# [Consigne A]
Recopiez mot pour mot le passage du texte sur les congrès de l'UNC ci-dessous qui commence aux mots « En effet, jusqu'au » et s'arrête après « souvent à désirer. ».
# [Consigne B]
Traduisez en anglais cette phrase du texte sur les congrès de l'UNC : « Beaucoup de ces rapports étaient écrits dans une langue et un style qui laissaient souvent à désirer. »
# [Consigne C]
Écrivez la suite du texte sur les congrès de l'UNC, en reprenant juste après sa dernière phrase.
----- Texte étudié
J'avais eu l'occasion, par deux fois, de voir mon nom figurer sur la
liste des membres du comité de rédaction pour les congrès
de l'UNC ( Union Nationale Camerounaise), parti créé par
le premier président du Cameroun indépendant, Ahmadou Ahidjo.
En décembre 1974, lors des assises du Conseil national de l'enseignement
supérieur, instance présidée par le chef de l'Etat,
j'avais joué le rôle de secrétaire d'une des commissions
présidée par Vroumsia Tchinaye. Celui-ci avait été, à ses
propres dires, impressionné par le fait qu'en même temps
que je prenais des notes et l'aidais à faire le point sur l'évolution
des débats, je le surprenais par la facilité avec laquelle
je soumettais, séance tenante, des formulations de projets de
résolutions qui permettaient de rallier des points de vue apparemment
irréductibles des intervenants. C'est à partir de là qu'il
avait pensé proposer que je fusse associé aux travaux du
comité de rédaction du congrès qui devait suivre
l'année d'après, en 1975 à Douala ainsi que pour
celui de 1980 à Bafoussam. Au sein de ce comité et en matière
de rédaction, les membres avaient tout juste à relire et
améliorer l'écriture des rapports d'activités des
divers présidents des sections départementales du parti.
En effet, jusqu'au congrès de Bafoussam, une journée entière était
prévue dans le programme pour la présentation de leurs
rapports d'activités par les responsables des sections départementales
du parti unique. Beaucoup de ces rapports étaient écrits
dans une langue et un style qui laissaient souvent à désirer.
----------
----- Données
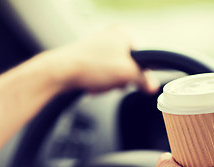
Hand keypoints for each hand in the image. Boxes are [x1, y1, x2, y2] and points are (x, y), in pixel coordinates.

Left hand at [39, 25, 158, 93]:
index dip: (138, 74)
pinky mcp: (87, 57)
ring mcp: (98, 46)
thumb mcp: (126, 73)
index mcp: (123, 33)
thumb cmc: (91, 65)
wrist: (60, 71)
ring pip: (113, 72)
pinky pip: (101, 73)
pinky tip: (92, 85)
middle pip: (127, 66)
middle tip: (112, 83)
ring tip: (99, 84)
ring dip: (108, 83)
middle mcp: (110, 36)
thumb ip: (144, 80)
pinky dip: (98, 82)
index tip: (132, 82)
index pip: (142, 58)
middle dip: (119, 80)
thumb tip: (153, 86)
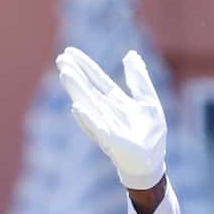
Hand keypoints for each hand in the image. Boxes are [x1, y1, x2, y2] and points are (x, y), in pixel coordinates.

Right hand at [55, 47, 166, 189]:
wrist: (153, 163)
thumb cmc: (150, 135)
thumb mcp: (149, 101)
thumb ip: (139, 80)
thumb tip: (131, 54)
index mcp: (116, 101)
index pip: (98, 79)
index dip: (85, 65)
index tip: (69, 50)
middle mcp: (107, 112)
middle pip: (89, 89)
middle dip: (76, 74)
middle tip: (61, 59)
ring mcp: (106, 126)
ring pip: (88, 105)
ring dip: (77, 90)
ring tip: (65, 75)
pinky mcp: (112, 142)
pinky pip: (97, 129)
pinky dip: (88, 119)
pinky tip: (77, 107)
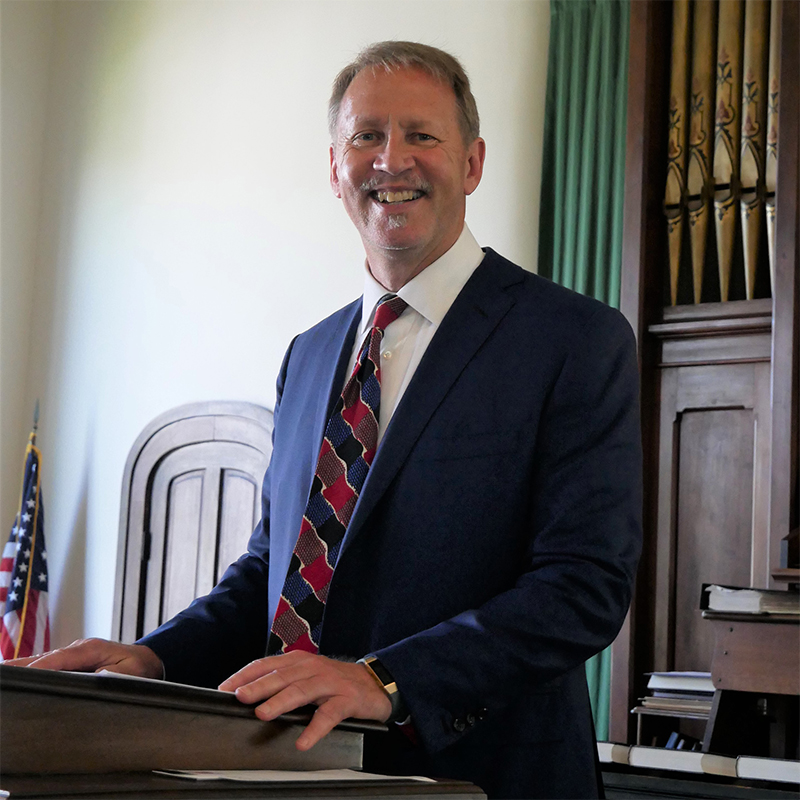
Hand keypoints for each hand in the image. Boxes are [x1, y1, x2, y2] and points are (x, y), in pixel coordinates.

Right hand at [3, 638, 163, 677]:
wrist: (148, 659)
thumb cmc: (140, 668)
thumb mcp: (130, 674)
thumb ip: (111, 675)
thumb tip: (93, 677)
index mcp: (92, 649)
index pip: (60, 658)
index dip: (40, 668)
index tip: (23, 677)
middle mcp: (79, 647)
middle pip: (45, 656)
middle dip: (22, 666)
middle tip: (4, 678)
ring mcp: (74, 652)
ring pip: (43, 659)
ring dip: (22, 667)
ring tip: (4, 677)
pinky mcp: (72, 659)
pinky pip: (47, 663)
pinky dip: (30, 668)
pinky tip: (15, 675)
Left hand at [218, 651, 391, 750]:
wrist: (373, 683)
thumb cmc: (334, 681)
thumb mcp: (307, 675)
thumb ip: (283, 681)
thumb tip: (248, 694)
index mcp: (299, 661)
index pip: (266, 664)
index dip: (245, 675)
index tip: (225, 688)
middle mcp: (312, 668)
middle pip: (281, 675)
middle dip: (259, 686)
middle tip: (240, 697)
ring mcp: (330, 683)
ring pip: (302, 690)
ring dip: (281, 701)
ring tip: (263, 713)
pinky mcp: (346, 700)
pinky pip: (328, 715)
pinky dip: (314, 728)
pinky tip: (303, 741)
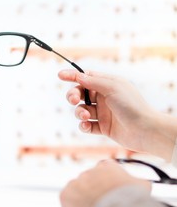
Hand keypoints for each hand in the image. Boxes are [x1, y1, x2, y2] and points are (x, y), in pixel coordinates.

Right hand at [58, 69, 176, 160]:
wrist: (145, 130)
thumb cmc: (132, 105)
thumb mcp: (112, 88)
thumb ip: (92, 81)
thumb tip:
----------
# [Résultat A]
En effet, jusqu'au congrès de Bafoussam, une journée entière était
prévue dans le programme pour la présentation de leurs
rapports d'activités par les responsables des sections départementales
du parti unique. Beaucoup de ces rapports étaient écrits
dans une langue et un style qui laissaient souvent à désirer.

# [Résultat B]
Many of these reports were written in a language and a style that often left much to be desired.

# [Résultat C]
C'est pour cela que le comité de rédaction avait été institué,
non pas pour la rédaction des choses importantes ( discours, projets
de résolutions, rapport général d'activités
du président du parti,p.e), mais pour faire la toilette des rapports
qui étaient souvent lus d'ailleurs dans une salle de congrès
en pleine somnolence !
Ce n'est donc pas de ce côté-là que je dois aller
situer mon entrée en politique. Il s'agissait d'une tâche
ponctuelle à laquelle on associait des enseignants, y compris
ceux qui continuaient d'être tenus en suspicion comme étant
des opposants " dormants ", comme on dirait aujourd'hui. Je
n'ai occupé aucune fonction politique pendant l'ère du
premier président du Cameroun. Celui-ci avait préféré me
maintenir dans mon milieu académique, malgré l'action sournoise
de tous ceux qui faisaient écrire des rapports m'accusant tout
le temps d'être l'instigateur des grèves des étudiants.
A quel moment situer mon entrée en politique dans ma vie active
? Ce sera au début du premier mandat du président Biya.
Ce n'était pas par l'entremise d'une nomination à un quelconque
poste. Bien sûr, en Août 1984 , le président Biya
me nomme à la tête de l'institution universitaire de Douala
en qualité de directeur général de ce centre universitaire.
Mais ce n'était pas un poste politique. C'était plutôt
l'occasion de me permettre de tenir le poste de responsabilité académique
qui me manquait, à savoir celui de chef d'institution universitaire.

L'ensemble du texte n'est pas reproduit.